### Required work
Among the entries below, please repeat exactly and only the lines from the line containing "7.60 | Promoted to third semester |" to the line containing "7.07 | Promoted to third semester |", both lines included.

### Input data

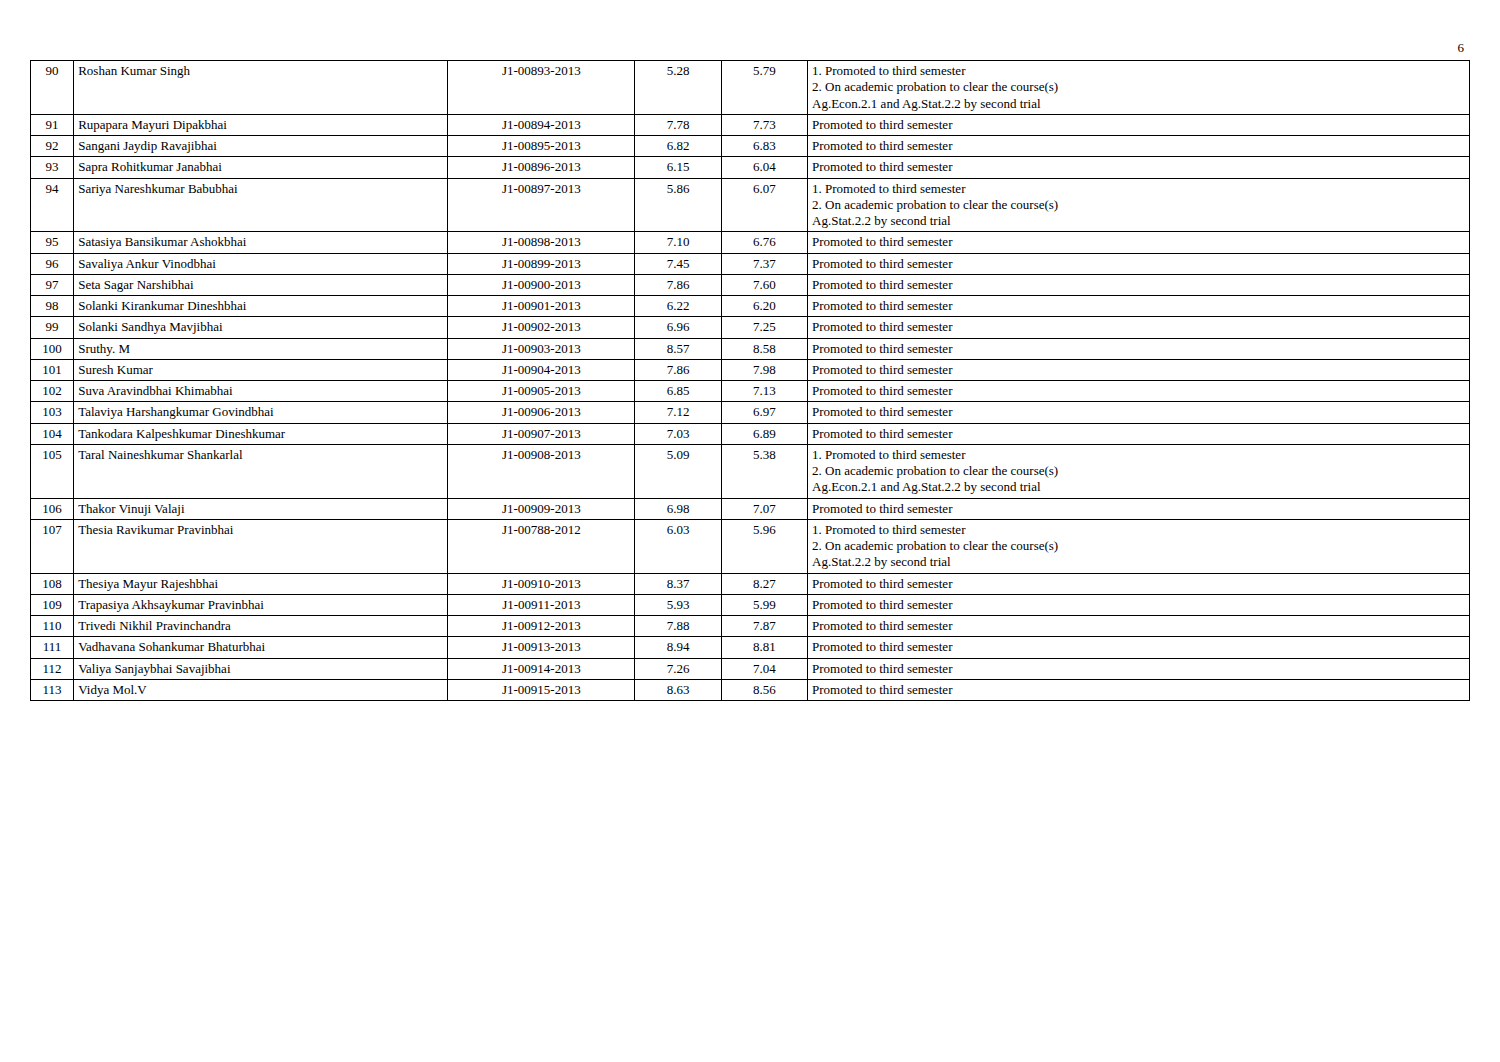6
| 90 | Roshan Kumar Singh | J1-00893-2013 | 5.28 | 5.79 | 1. Promoted to third semester 2. On academic probation to clear the course(s) Ag.Econ.2.1 and Ag.Stat.2.2 by second trial |
| 91 | Rupapara Mayuri Dipakbhai | J1-00894-2013 | 7.78 | 7.73 | Promoted to third semester |
| 92 | Sangani Jaydip Ravajibhai | J1-00895-2013 | 6.82 | 6.83 | Promoted to third semester |
| 93 | Sapra Rohitkumar Janabhai | J1-00896-2013 | 6.15 | 6.04 | Promoted to third semester |
| 94 | Sariya Nareshkumar Babubhai | J1-00897-2013 | 5.86 | 6.07 | 1. Promoted to third semester 2. On academic probation to clear the course(s) Ag.Stat.2.2 by second trial |
| 95 | Satasiya Bansikumar Ashokbhai | J1-00898-2013 | 7.10 | 6.76 | Promoted to third semester |
| 96 | Savaliya Ankur Vinodbhai | J1-00899-2013 | 7.45 | 7.37 | Promoted to third semester |
| 97 | Seta Sagar Narshibhai | J1-00900-2013 | 7.86 | 7.60 | Promoted to third semester |
| 98 | Solanki Kirankumar Dineshbhai | J1-00901-2013 | 6.22 | 6.20 | Promoted to third semester |
| 99 | Solanki Sandhya Mavjibhai | J1-00902-2013 | 6.96 | 7.25 | Promoted to third semester |
| 100 | Sruthy. M | J1-00903-2013 | 8.57 | 8.58 | Promoted to third semester |
| 101 | Suresh Kumar | J1-00904-2013 | 7.86 | 7.98 | Promoted to third semester |
| 102 | Suva Aravindbhai Khimabhai | J1-00905-2013 | 6.85 | 7.13 | Promoted to third semester |
| 103 | Talaviya Harshangkumar Govindbhai | J1-00906-2013 | 7.12 | 6.97 | Promoted to third semester |
| 104 | Tankodara Kalpeshkumar Dineshkumar | J1-00907-2013 | 7.03 | 6.89 | Promoted to third semester |
| 105 | Taral Naineshkumar Shankarlal | J1-00908-2013 | 5.09 | 5.38 | 1. Promoted to third semester 2. On academic probation to clear the course(s) Ag.Econ.2.1 and Ag.Stat.2.2 by second trial |
| 106 | Thakor Vinuji Valaji | J1-00909-2013 | 6.98 | 7.07 | Promoted to third semester |
| 107 | Thesia Ravikumar Pravinbhai | J1-00788-2012 | 6.03 | 5.96 | 1. Promoted to third semester 2. On academic probation to clear the course(s) Ag.Stat.2.2 by second trial |
| 108 | Thesiya Mayur Rajeshbhai | J1-00910-2013 | 8.37 | 8.27 | Promoted to third semester |
| 109 | Trapasiya Akhsaykumar Pravinbhai | J1-00911-2013 | 5.93 | 5.99 | Promoted to third semester |
| 110 | Trivedi Nikhil Pravinchandra | J1-00912-2013 | 7.88 | 7.87 | Promoted to third semester |
| 111 | Vadhavana Sohankumar Bhaturbhai | J1-00913-2013 | 8.94 | 8.81 | Promoted to third semester |
| 112 | Valiya Sanjaybhai Savajibhai | J1-00914-2013 | 7.26 | 7.04 | Promoted to third semester |
| 113 | Vidya Mol.V | J1-00915-2013 | 8.63 | 8.56 | Promoted to third semester |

### Exercise output
| 97 | Seta Sagar Narshibhai | J1-00900-2013 | 7.86 | 7.60 | Promoted to third semester |
| 98 | Solanki Kirankumar Dineshbhai | J1-00901-2013 | 6.22 | 6.20 | Promoted to third semester |
| 99 | Solanki Sandhya Mavjibhai | J1-00902-2013 | 6.96 | 7.25 | Promoted to third semester |
| 100 | Sruthy. M | J1-00903-2013 | 8.57 | 8.58 | Promoted to third semester |
| 101 | Suresh Kumar | J1-00904-2013 | 7.86 | 7.98 | Promoted to third semester |
| 102 | Suva Aravindbhai Khimabhai | J1-00905-2013 | 6.85 | 7.13 | Promoted to third semester |
| 103 | Talaviya Harshangkumar Govindbhai | J1-00906-2013 | 7.12 | 6.97 | Promoted to third semester |
| 104 | Tankodara Kalpeshkumar Dineshkumar | J1-00907-2013 | 7.03 | 6.89 | Promoted to third semester |
| 105 | Taral Naineshkumar Shankarlal | J1-00908-2013 | 5.09 | 5.38 | 1. Promoted to third semester 2. On academic probation to clear the course(s) Ag.Econ.2.1 and Ag.Stat.2.2 by second trial |
| 106 | Thakor Vinuji Valaji | J1-00909-2013 | 6.98 | 7.07 | Promoted to third semester |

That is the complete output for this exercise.